On Mon, 26 Nov 2007, Ivan Shmakov wrote:
Benjamin R Haskell <dovecot@benizi.com> writes:
[...]
And something to watch out for as a new rsync user:
The trailing slash is important on the source path. From the rsync 'man' page (read it!): A trailing slash on the source changes this behavior to avoid creating an additional directory level at the destination.
To put it short, SRC-DIR refers to a directory, and SRC-DIR/ -- to its contents.
That always seemed like an odd way to put it. Saying "its contents" implies (or at least leads me to suspect) that SRC-DIR/ would be synonymous with SRC-DIR/* But, it's not.

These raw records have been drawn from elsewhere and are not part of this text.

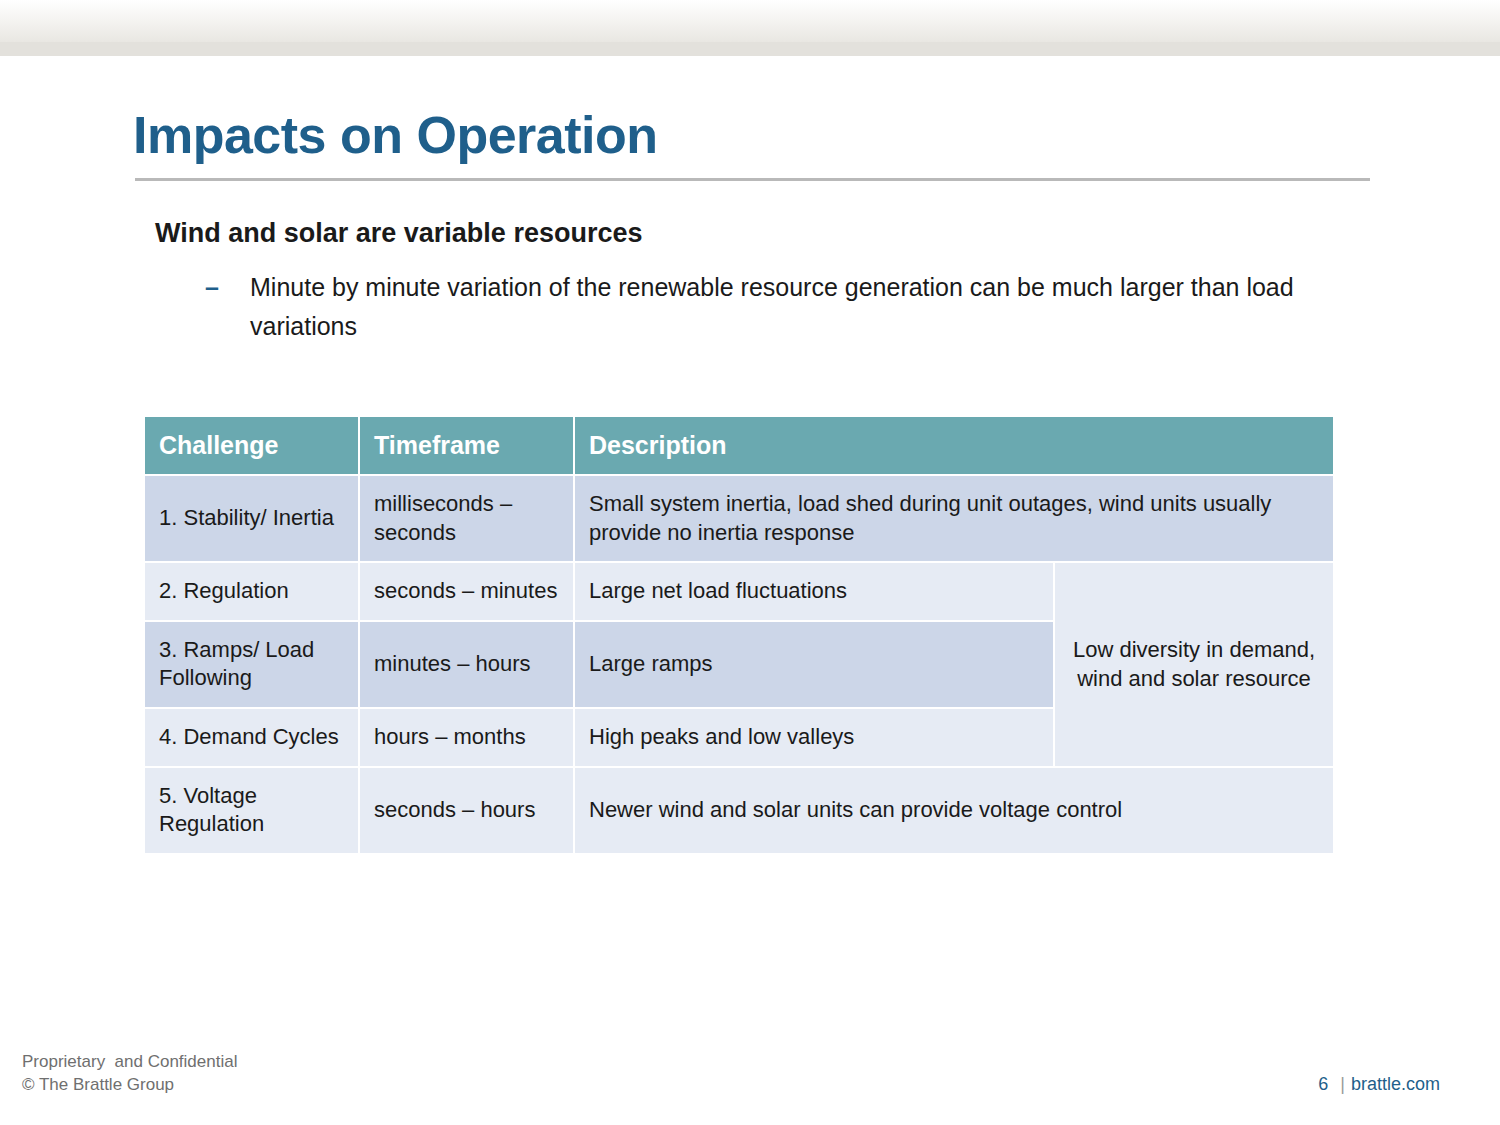Impacts on Operation
Wind and solar are variable resources
– Minute by minute variation of the renewable resource generation can be much larger than load variations
| Challenge | Timeframe | Description |
| --- | --- | --- |
| 1. Stability/ Inertia | milliseconds – seconds | Small system inertia, load shed during unit outages, wind units usually provide no inertia response |
| 2. Regulation | seconds – minutes | Large net load fluctuations | Low diversity in demand, wind and solar resource |
| 3. Ramps/ Load Following | minutes – hours | Large ramps |
| 4. Demand Cycles | hours – months | High peaks and low valleys |
| 5. Voltage Regulation | seconds – hours | Newer wind and solar units can provide voltage control |
Proprietary and Confidential
© The Brattle Group
6|brattle.com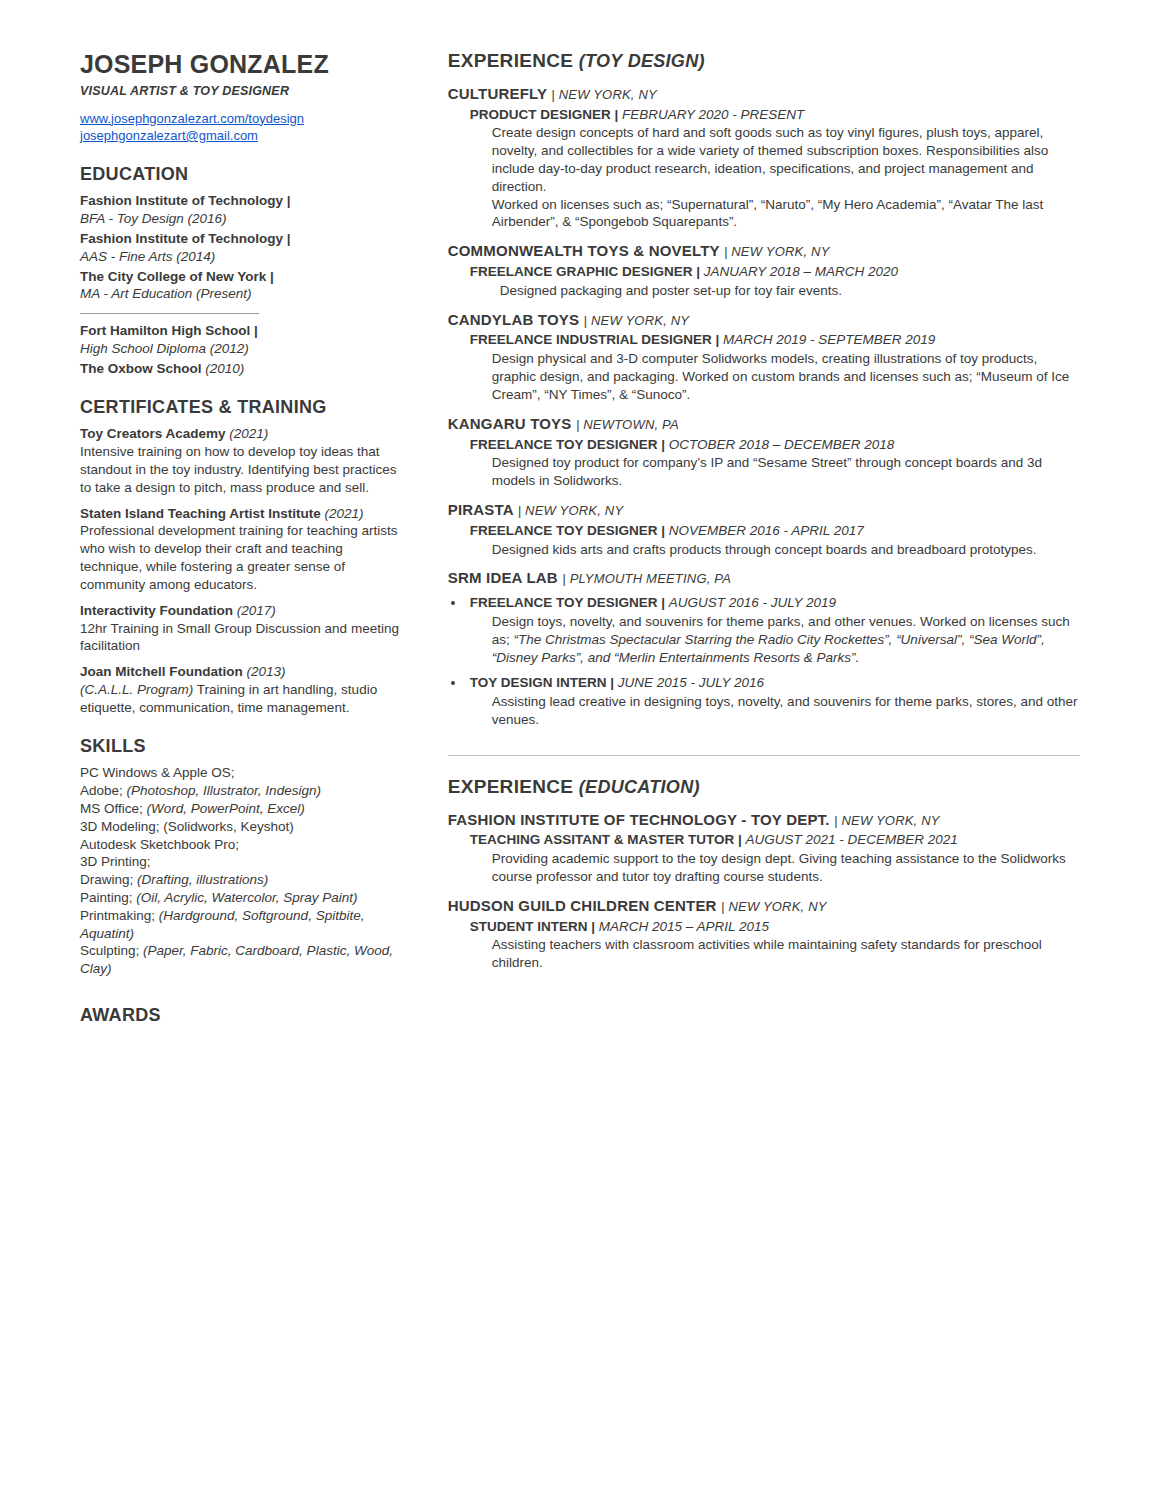JOSEPH GONZALEZ
VISUAL ARTIST & TOY DESIGNER
www.josephgonzalezart.com/toydesign josephgonzalezart@gmail.com
EDUCATION
Fashion Institute of Technology |
BFA - Toy Design (2016)
Fashion Institute of Technology |
AAS - Fine Arts (2014)
The City College of New York |
MA - Art Education (Present)
Fort Hamilton High School |
High School Diploma (2012)
The Oxbow School (2010)
CERTIFICATES & TRAINING
Toy Creators Academy (2021)
Intensive training on how to develop toy ideas that standout in the toy industry. Identifying best practices to take a design to pitch, mass produce and sell.
Staten Island Teaching Artist Institute (2021)
Professional development training for teaching artists who wish to develop their craft and teaching technique, while fostering a greater sense of community among educators.
Interactivity Foundation (2017)
12hr Training in Small Group Discussion and meeting facilitation
Joan Mitchell Foundation (2013)
(C.A.L.L. Program) Training in art handling, studio etiquette, communication, time management.
SKILLS
PC Windows & Apple OS;
Adobe; (Photoshop, Illustrator, Indesign)
MS Office; (Word, PowerPoint, Excel)
3D Modeling; (Solidworks, Keyshot)
Autodesk Sketchbook Pro;
3D Printing;
Drawing; (Drafting, illustrations)
Painting; (Oil, Acrylic, Watercolor, Spray Paint)
Printmaking; (Hardground, Softground, Spitbite, Aquatint)
Sculpting; (Paper, Fabric, Cardboard, Plastic, Wood, Clay)
AWARDS
EXPERIENCE (TOY DESIGN)
CULTUREFLY | NEW YORK, NY
PRODUCT DESIGNER | FEBRUARY 2020 - PRESENT
Create design concepts of hard and soft goods such as toy vinyl figures, plush toys, apparel, novelty, and collectibles for a wide variety of themed subscription boxes. Responsibilities also include day-to-day product research, ideation, specifications, and project management and direction.
Worked on licenses such as; “Supernatural”, “Naruto”, “My Hero Academia”, “Avatar The last Airbender”, & “Spongebob Squarepants”.
COMMONWEALTH TOYS & NOVELTY | NEW YORK, NY
FREELANCE GRAPHIC DESIGNER | JANUARY 2018 – MARCH 2020
Designed packaging and poster set-up for toy fair events.
CANDYLAB TOYS | NEW YORK, NY
FREELANCE INDUSTRIAL DESIGNER | MARCH 2019 - SEPTEMBER 2019
Design physical and 3-D computer Solidworks models, creating illustrations of toy products, graphic design, and packaging. Worked on custom brands and licenses such as; “Museum of Ice Cream”, “NY Times”, & “Sunoco”.
KANGARU TOYS | NEWTOWN, PA
FREELANCE TOY DESIGNER | OCTOBER 2018 – DECEMBER 2018
Designed toy product for company’s IP and “Sesame Street” through concept boards and 3d models in Solidworks.
PIRASTA | NEW YORK, NY
FREELANCE TOY DESIGNER | NOVEMBER 2016 - APRIL 2017
Designed kids arts and crafts products through concept boards and breadboard prototypes.
SRM IDEA LAB | PLYMOUTH MEETING, PA
FREELANCE TOY DESIGNER | AUGUST 2016 - JULY 2019
Design toys, novelty, and souvenirs for theme parks, and other venues. Worked on licenses such as; “The Christmas Spectacular Starring the Radio City Rockettes”, “Universal”, “Sea World”, “Disney Parks”, and “Merlin Entertainments Resorts & Parks”.
TOY DESIGN INTERN | JUNE 2015 - JULY 2016
Assisting lead creative in designing toys, novelty, and souvenirs for theme parks, stores, and other venues.
EXPERIENCE (EDUCATION)
FASHION INSTITUTE OF TECHNOLOGY - TOY DEPT. | NEW YORK, NY
TEACHING ASSITANT & MASTER TUTOR | AUGUST 2021 - DECEMBER 2021
Providing academic support to the toy design dept. Giving teaching assistance to the Solidworks course professor and tutor toy drafting course students.
HUDSON GUILD CHILDREN CENTER | NEW YORK, NY
STUDENT INTERN | MARCH 2015 – APRIL 2015
Assisting teachers with classroom activities while maintaining safety standards for preschool children.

The former updates the permissions/attributes on DEST-DIR, but the latter doesn't.
Illustration by example, (now that we're way off topic) :-)
$ mkdir foo
$ cd foo
$ umask 077
$ mkdir -p sa/sb
$ echo foo > sa/sb/sc
$ chmod 770 sa
$ mkdir with-slash without-slash with-star
$ rsync -av sa without-slash
$ rsync -av sa/ with-slash
$ rsync -av sa/* with-star
$ tree -p -L 2
.
|-- [drwxrwx---] sa
| -- [drwx------] sb |-- [drwxrwx---] with-slash |
-- [drwx------] sb
|-- [drwx------] with-star
| -- [drwx------] sb
-- [drwx------] without-slash
`-- [drwxrwx---] sa
The important bits: No 'sa' directory in with-slash or with-star. Permissions on with-slash are the same as 'sa', but with-star doesn't match.